Our skip button jumps about 30 seconds each time and the trick is to watch for the sponsored ad and stop skipping - this means that we see those ads a lot.
If we forget to record something and get it online, (the TV has a broadband link) it doesn’t allow skipping through the ads at the beginning.
I suspect that there are still a great many people who want to watch a show live - even if it is a recording. I have no idea why, but I know people who insist on watching (for example) Britains Got Talent live. We record it so that we can skip the ads and the dross and the rubbish commentary.

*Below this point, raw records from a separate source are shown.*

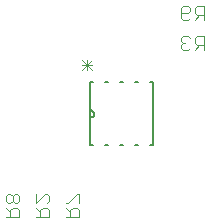
<source format=gbr>
G04 EAGLE Gerber RS-274X export*
G75*
%MOMM*%
%FSLAX34Y34*%
%LPD*%
%INSilkscreen Bottom*%
%IPPOS*%
%AMOC8*
5,1,8,0,0,1.08239X$1,22.5*%
G01*
%ADD10C,0.101600*%
%ADD11C,0.152400*%
%ADD12C,0.076200*%


D10*
X79248Y44430D02*
X90942Y44430D01*
X90942Y50277D01*
X88993Y52226D01*
X85095Y52226D01*
X83146Y50277D01*
X83146Y44430D01*
X83146Y48328D02*
X79248Y52226D01*
X79248Y56124D02*
X79248Y63920D01*
X79248Y56124D02*
X87044Y63920D01*
X88993Y63920D01*
X90942Y61971D01*
X90942Y58073D01*
X88993Y56124D01*
X221742Y185928D02*
X221742Y197622D01*
X215895Y197622D01*
X213946Y195673D01*
X213946Y191775D01*
X215895Y189826D01*
X221742Y189826D01*
X217844Y189826D02*
X213946Y185928D01*
X210048Y195673D02*
X208099Y197622D01*
X204201Y197622D01*
X202252Y195673D01*
X202252Y193724D01*
X204201Y191775D01*
X206150Y191775D01*
X204201Y191775D02*
X202252Y189826D01*
X202252Y187877D01*
X204201Y185928D01*
X208099Y185928D01*
X210048Y187877D01*
X116342Y44430D02*
X104648Y44430D01*
X116342Y44430D02*
X116342Y50277D01*
X114393Y52226D01*
X110495Y52226D01*
X108546Y50277D01*
X108546Y44430D01*
X108546Y48328D02*
X104648Y52226D01*
X116342Y56124D02*
X116342Y63920D01*
X114393Y63920D01*
X106597Y56124D01*
X104648Y56124D01*
X65542Y44430D02*
X53848Y44430D01*
X65542Y44430D02*
X65542Y50277D01*
X63593Y52226D01*
X59695Y52226D01*
X57746Y50277D01*
X57746Y44430D01*
X57746Y48328D02*
X53848Y52226D01*
X63593Y56124D02*
X65542Y58073D01*
X65542Y61971D01*
X63593Y63920D01*
X61644Y63920D01*
X59695Y61971D01*
X57746Y63920D01*
X55797Y63920D01*
X53848Y61971D01*
X53848Y58073D01*
X55797Y56124D01*
X57746Y56124D01*
X59695Y58073D01*
X61644Y56124D01*
X63593Y56124D01*
X59695Y58073D02*
X59695Y61971D01*
X221742Y211328D02*
X221742Y223022D01*
X215895Y223022D01*
X213946Y221073D01*
X213946Y217175D01*
X215895Y215226D01*
X221742Y215226D01*
X217844Y215226D02*
X213946Y211328D01*
X210048Y213277D02*
X208099Y211328D01*
X204201Y211328D01*
X202252Y213277D01*
X202252Y221073D01*
X204201Y223022D01*
X208099Y223022D01*
X210048Y221073D01*
X210048Y219124D01*
X208099Y217175D01*
X202252Y217175D01*
D11*
X153670Y159004D02*
X151130Y159004D01*
X163830Y159004D02*
X166370Y159004D01*
X176530Y159004D02*
X179070Y159004D01*
X166370Y105156D02*
X163830Y105156D01*
X153670Y105156D02*
X151130Y105156D01*
X140970Y105156D02*
X138430Y105156D01*
X128270Y105156D02*
X125730Y105156D01*
X179070Y105156D02*
X179070Y159004D01*
X179070Y105156D02*
X176530Y105156D01*
X125730Y105156D02*
X125730Y129032D01*
X125730Y135128D01*
X125730Y159004D01*
X128270Y159004D01*
X138430Y159004D02*
X140970Y159004D01*
X125730Y135128D02*
X125839Y135126D01*
X125947Y135120D01*
X126056Y135111D01*
X126164Y135097D01*
X126271Y135080D01*
X126378Y135058D01*
X126484Y135033D01*
X126589Y135005D01*
X126693Y134972D01*
X126795Y134936D01*
X126896Y134896D01*
X126996Y134853D01*
X127094Y134806D01*
X127191Y134755D01*
X127285Y134701D01*
X127378Y134644D01*
X127468Y134584D01*
X127557Y134520D01*
X127643Y134453D01*
X127726Y134384D01*
X127807Y134311D01*
X127885Y134235D01*
X127961Y134157D01*
X128034Y134076D01*
X128103Y133993D01*
X128170Y133907D01*
X128234Y133818D01*
X128294Y133728D01*
X128351Y133635D01*
X128405Y133541D01*
X128456Y133444D01*
X128503Y133346D01*
X128546Y133246D01*
X128586Y133145D01*
X128622Y133043D01*
X128655Y132939D01*
X128683Y132834D01*
X128708Y132728D01*
X128730Y132621D01*
X128747Y132514D01*
X128761Y132406D01*
X128770Y132297D01*
X128776Y132189D01*
X128778Y132080D01*
X128776Y131971D01*
X128770Y131863D01*
X128761Y131754D01*
X128747Y131646D01*
X128730Y131539D01*
X128708Y131432D01*
X128683Y131326D01*
X128655Y131221D01*
X128622Y131117D01*
X128586Y131015D01*
X128546Y130914D01*
X128503Y130814D01*
X128456Y130716D01*
X128405Y130619D01*
X128351Y130525D01*
X128294Y130432D01*
X128234Y130342D01*
X128170Y130253D01*
X128103Y130167D01*
X128034Y130084D01*
X127961Y130003D01*
X127885Y129925D01*
X127807Y129849D01*
X127726Y129776D01*
X127643Y129707D01*
X127557Y129640D01*
X127468Y129576D01*
X127378Y129516D01*
X127285Y129459D01*
X127191Y129405D01*
X127094Y129354D01*
X126996Y129307D01*
X126896Y129264D01*
X126795Y129224D01*
X126693Y129188D01*
X126589Y129155D01*
X126484Y129127D01*
X126378Y129102D01*
X126271Y129080D01*
X126164Y129063D01*
X126056Y129049D01*
X125947Y129040D01*
X125839Y129034D01*
X125730Y129032D01*
X125839Y129034D01*
X125947Y129040D01*
X126056Y129049D01*
X126164Y129063D01*
X126271Y129080D01*
X126378Y129102D01*
X126484Y129127D01*
X126589Y129155D01*
X126693Y129188D01*
X126795Y129224D01*
X126896Y129264D01*
X126996Y129307D01*
X127094Y129354D01*
X127191Y129405D01*
X127285Y129459D01*
X127378Y129516D01*
X127468Y129576D01*
X127557Y129640D01*
X127643Y129707D01*
X127726Y129776D01*
X127807Y129849D01*
X127885Y129925D01*
X127961Y130003D01*
X128034Y130084D01*
X128103Y130167D01*
X128170Y130253D01*
X128234Y130342D01*
X128294Y130432D01*
X128351Y130525D01*
X128405Y130619D01*
X128456Y130716D01*
X128503Y130814D01*
X128546Y130914D01*
X128586Y131015D01*
X128622Y131117D01*
X128655Y131221D01*
X128683Y131326D01*
X128708Y131432D01*
X128730Y131539D01*
X128747Y131646D01*
X128761Y131754D01*
X128770Y131863D01*
X128776Y131971D01*
X128778Y132080D01*
X128776Y132189D01*
X128770Y132297D01*
X128761Y132406D01*
X128747Y132514D01*
X128730Y132621D01*
X128708Y132728D01*
X128683Y132834D01*
X128655Y132939D01*
X128622Y133043D01*
X128586Y133145D01*
X128546Y133246D01*
X128503Y133346D01*
X128456Y133444D01*
X128405Y133541D01*
X128351Y133635D01*
X128294Y133728D01*
X128234Y133818D01*
X128170Y133907D01*
X128103Y133993D01*
X128034Y134076D01*
X127961Y134157D01*
X127885Y134235D01*
X127807Y134311D01*
X127726Y134384D01*
X127643Y134453D01*
X127557Y134520D01*
X127468Y134584D01*
X127378Y134644D01*
X127285Y134701D01*
X127191Y134755D01*
X127094Y134806D01*
X126996Y134853D01*
X126896Y134896D01*
X126795Y134936D01*
X126693Y134972D01*
X126589Y135005D01*
X126484Y135033D01*
X126378Y135058D01*
X126271Y135080D01*
X126164Y135097D01*
X126056Y135111D01*
X125947Y135120D01*
X125839Y135126D01*
X125730Y135128D01*
D12*
X126914Y169200D02*
X118948Y177165D01*
X118948Y169200D02*
X126914Y177165D01*
X122931Y177165D02*
X122931Y169200D01*
X126914Y173182D02*
X118948Y173182D01*
X118948Y177165D02*
X126914Y169200D01*
X126914Y177165D02*
X118948Y169200D01*
X122931Y169200D02*
X122931Y177165D01*
X126914Y173182D02*
X118948Y173182D01*
M02*

</source>
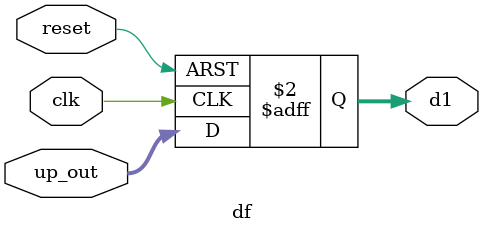
<source format=v>
module df(clk,reset,up_out,d1
    );
input clk,reset;
input [7:0] up_out;
output reg [7:0] d1;
always @(posedge clk,posedge reset)
begin
if(reset)
begin
    
    d1<=0;
	 
end
else 
begin
  d1<=up_out;
end	 

   
end

endmodule
</source>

I don’t fast forward - for me, ads are for getting up and grabbing a snack from the kitchen or running to the bathroom quick.
This is already a thing, at least for network/channel promos. Annoying as hell, too.
Commercials are also about creating brand awareness, even if the viewer doesn’t see enough of the commercial to hear the advertisers message, they’ll still remember brand xyz when they go shopping (and might even remember a selling point or two).
Other factors for commercials:
- (already mentioned) viewers that multitask
- a trend towards more interesting commercials
- even if people walk away during a commerical break, there’s a chance they’ll still catch a few seconds when they check to see if their show is back on.
- old(er) people
Digital Cable doesn’t necessarily equal DVR. I have two HD cable boxes that do not have DVR functionality. Comcast wants more money for that feature and cable and internet are already close to $200 a month without it.
I guess there are still TV commercials for the same reason there are internet commercials. Even though it’s trivially easy to get an adblocker and rarely see an ad on the net many people don’t bother to do so. Again, although the functionality is there for many to avoid TV ads a lot of people won’t bother to use it.
Maybe if you adblock or fastforward, companies don’t want to bother with you?
It’s the same deal with the CALL LAWYER NOW ads. They’re there to reel in their target customer… which is not you. So, no loss if you skip those ads, you’re probably the target in some other way (newspaper advertising, billboards, product placement, social networking)
In addition to what’s been mentioned above, there’s sports. We rarely watch TV programs at the time they are broadcast…except for sporting events, which tend to get ‘spoiled’ if we wait a few days. Since we’re watching live, we have no choice but to sit through the commercials (or get up to go to the bathroom, do the laundry, etc.)